The fastest way to get a useful reply is to share a little context. If this is for a managed website, include the business name, what you do, where you operate, and any existing website URL. If this is custom software, include the problem you’re trying to solve, who will use it, and what “success” looks like.
After you send a message, I’ll confirm whether I’m a good fit and ask any follow-up questions needed to scope the work. For managed websites, that usually means clarifying services offered, service areas, and the pages you need (home, services, pricing, contact). For custom software, it usually means clarifying data sources, integrations, and constraints like timeline, budget range, and security requirements.
If you’re reaching out about a managed website, it helps to mention what you want the site to accomplish. Examples: “more calls from Google”, “a clean place to send referrals”, “a site that doesn’t break”, or “new pages for new services”. From there we can confirm what pages you need and what content assets (photos, logos, service area list) will make onboarding fast.
If you’re reaching out about custom software, a short description of your current process is ideal. What tool are you using today? Where does the data live? What step is slow, error-prone, or manual? When we understand the workflow, it becomes easier to recommend the simplest approach—automation, integration, or a small app—rather than overbuilding.
If it’s a match, the next step is a short call or email thread to lock down scope and expectations. The goal is to avoid surprises: clear deliverables, clear ownership, and a clear path from “idea” to “working.” If it’s not a fit, I’ll tell you quickly so you can move on without losing time.

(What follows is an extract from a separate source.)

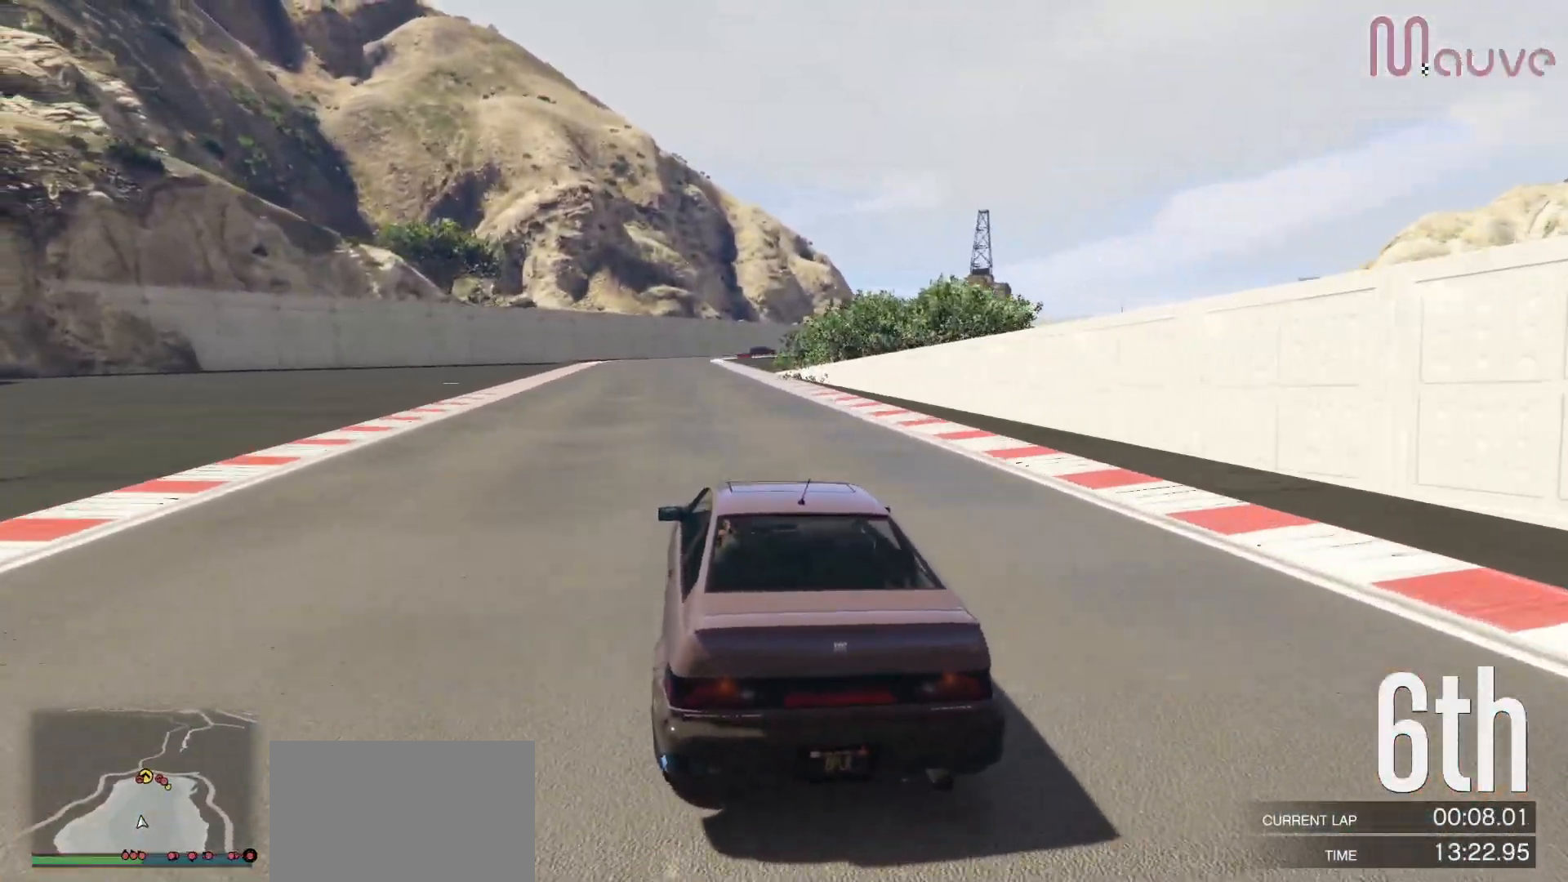
{"buttons": ["R2"], "left_stick": "center", "right_stick": "center", "events": [[67, "left_stick", "center"], [233, "left_stick", "left"], [333, "left_stick", "center"]]}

You don’t need perfect requirements. A messy first message is fine. The key is enough detail to understand the problem. If you have screenshots, examples of competitors, or a short list of must-haves vs nice-to-haves, include them—those are often more useful than long descriptions.
To keep things simple, I typically communicate in plain language: what’s happening, what I’m doing, what I need from you, and what the next checkpoint is. The goal is the opposite of “black box” work. You should always know where things stand.